The South Carolina Supreme Court has struck down Gov. Henry McMaster’s SAFE Grants program, which would provide scholarships to enable families struggling financially because of the COVID-19 pandemic to keep their children in nonpublic schools.
The court issued a unanimous decision Wednesday after hearing arguments in the case last month.
McMaster’s SAFE Grants program, funded with federal COVID-19 relief dollars, would provide one-time grants of up to $6,500 to low-income students to be used toward tuition at private and independent schools.
The Blaine Amendment in South Carolina’s Constitution prohibits state funds from going directly to private schools but does not ban public funds from going to private schools indirectly. Arguments before the Supreme Court centered on whether federal funds at McMaster’s discretion constitute public funds and whether those funds should be permitted to go to private institutions.
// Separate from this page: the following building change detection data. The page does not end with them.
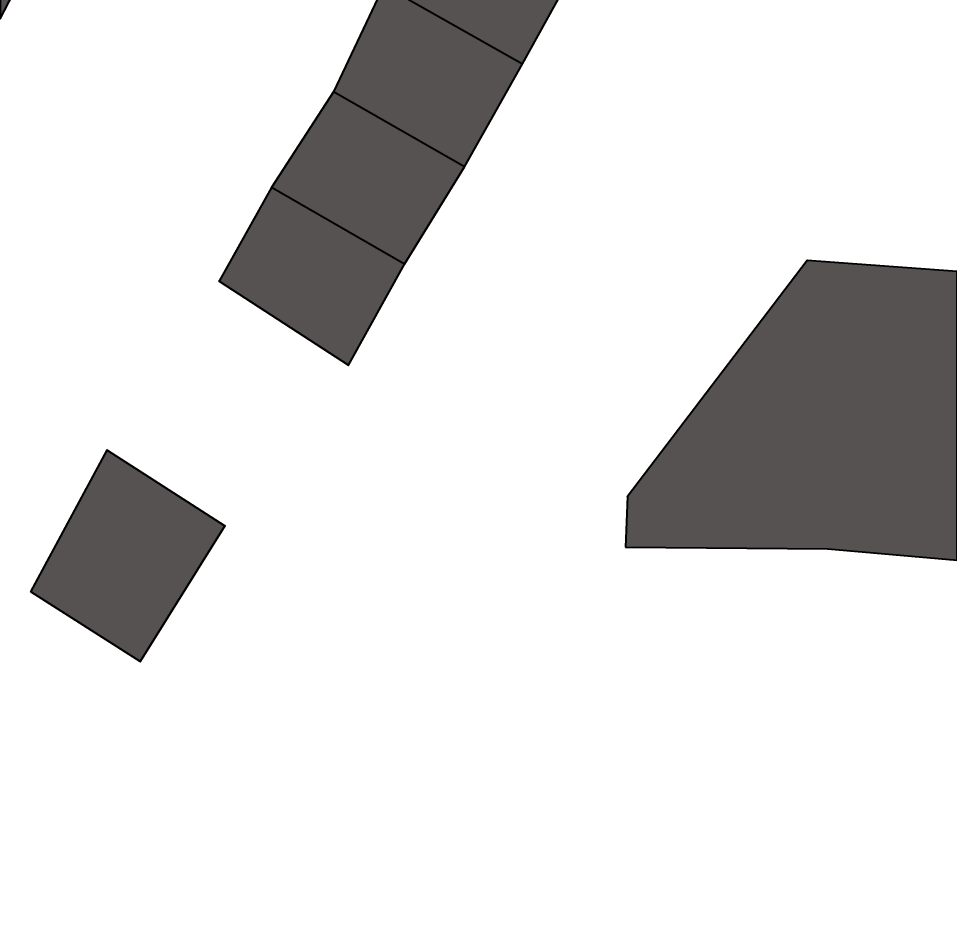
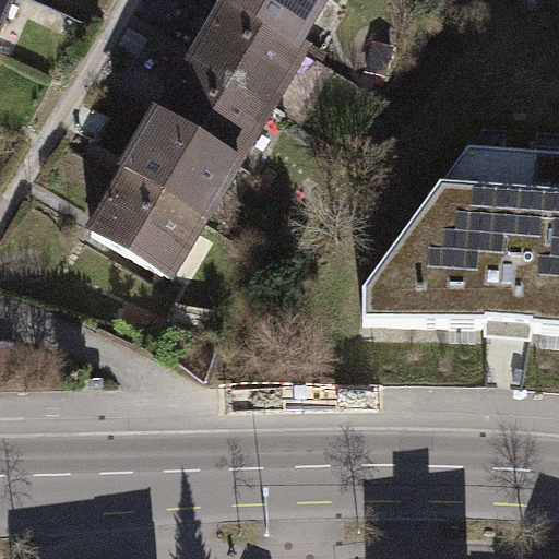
building: none -> [92,164,203,267]
building: [31,450,225,662] -> none

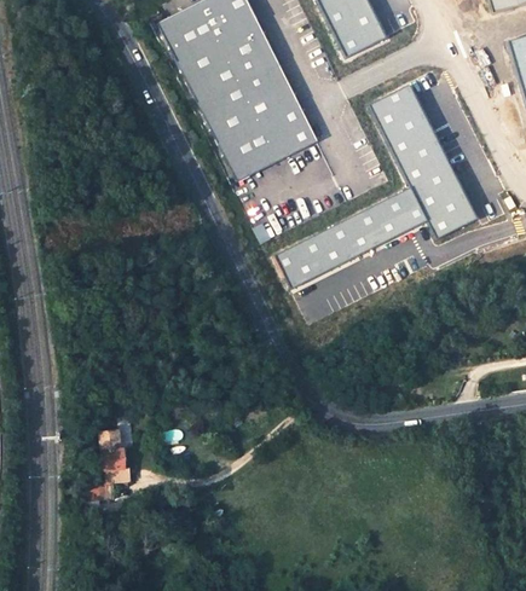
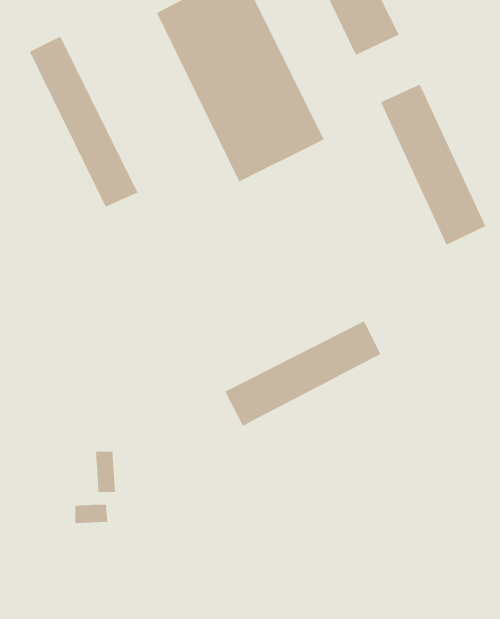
building: none -> [29,36,138,208]
building: [274,187,421,286] -> [225,320,381,426]

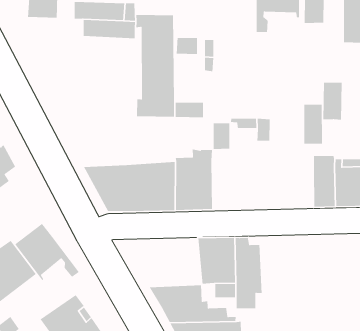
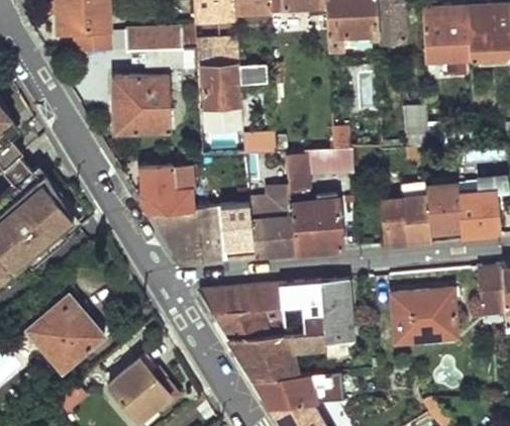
building: none -> [111,76,171,133]
building: [303,104,323,144] -> [381,199,405,244]
building: none -> [135,164,195,214]
building: none -> [290,196,340,252]
building: [14,223,80,281] -> none
building: none -> [198,285,287,342]
building: none -> [393,288,455,340]

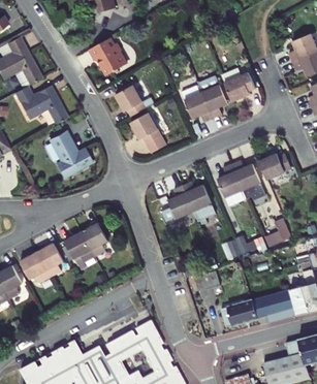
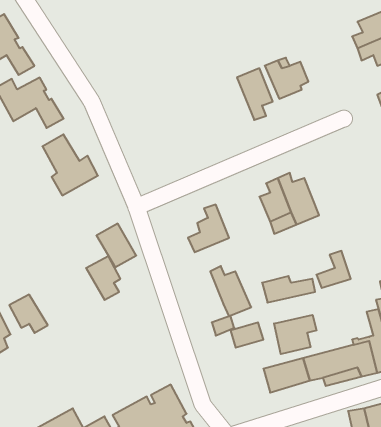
building: [89,37,127,74] -> none
building: [116,82,157,113] -> none
building: [182,83,213,120] -> none
building: [131,109,166,150] -> none
building: [258,151,290,178] -> none
building: [183,178,215,217] -> [210,266,251,316]
building: [65,231,96,265] -> [96,224,136,267]
building: [37,243,64,276] -> none
building: none -> [274,315,317,354]

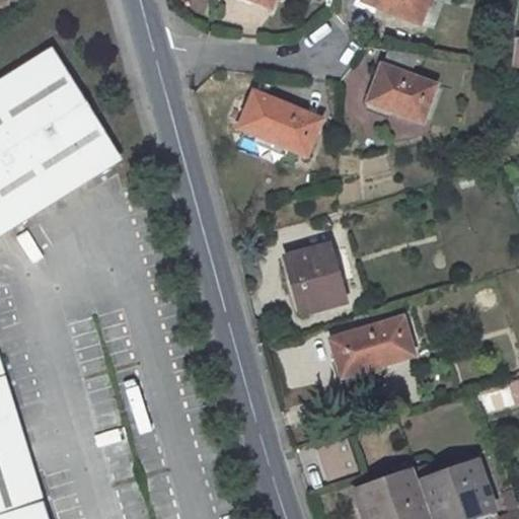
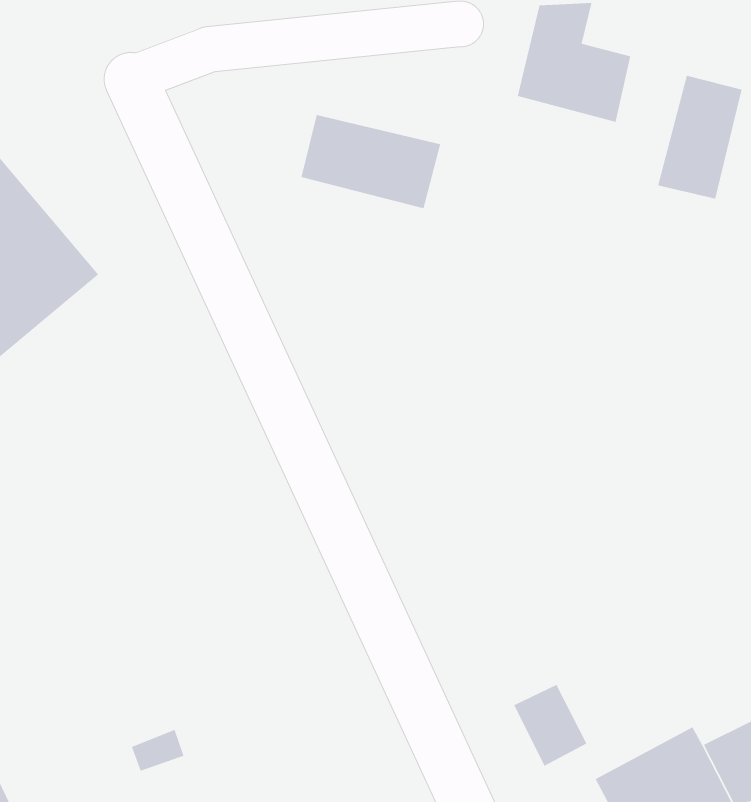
building: none -> [657,75,743,200]
building: [286,241,346,313] -> none
building: [330,316,415,375] -> none

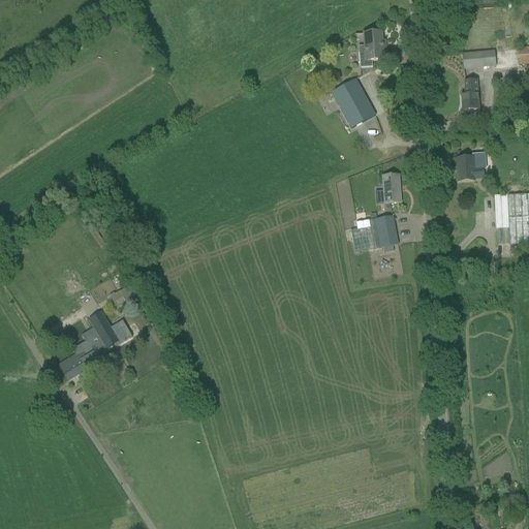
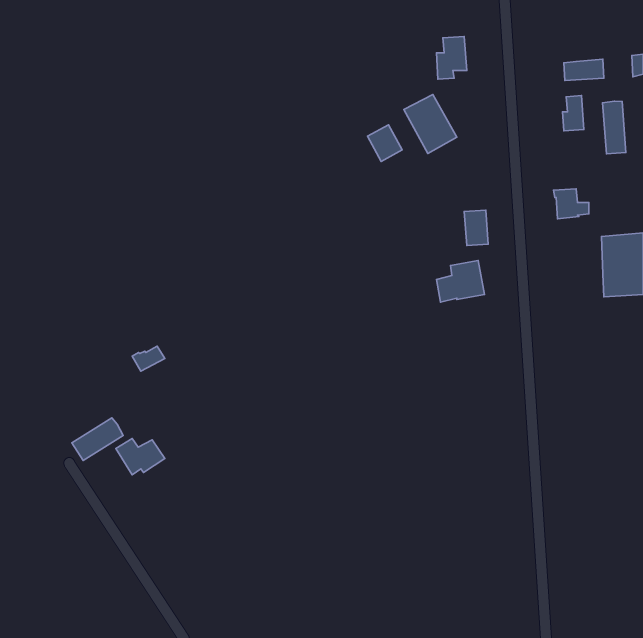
building: none -> [603,101,626,154]
building: none -> [367,125,402,162]
building: [93,317,133,347] -> [116,438,165,475]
“We hold the Governor’s allocation of $32 million in GEER funds to support the SAFE Grants Program constitutes the use of public funds for the direct benefit of private educational institutions within the meaning of, and prohibited by, Article XI, Section 4 of the South Carolina Constitution,” the state Supreme Court’s decision reads.
McMaster said Wednesday afternoon he plans to ask the court to reconsider the decision.
“In addition to the lower income families directly affected by this decision, it may also place in jeopardy millions of CARES Act dollars recently appropriated by the General Assembly to directly reimburse independent private colleges and HBCUs,” McMaster said. “We will request the Court to reconsider this important decision.”
The SAFE Grants program was projected to provide scholarships to about 5,000 South Carolina students. Since the program was announced, more than 15,000 families expressed interest in the program.
“We believe today’s decision errs on several essential points,” said Lawson Mansell, a spokesperson for the Palmetto Promise Institute, a conservative policy group that would help facilitate the scholarships and a named defendant in the case. “As a consequence, thousands of moderate and low-income South Carolina families hurt by COVID have been denied the relief they need for their children’s education.”
Mansell said the Palmetto Promise Institute plans to review the court’s decision in concert with the governor’s office to determine next steps.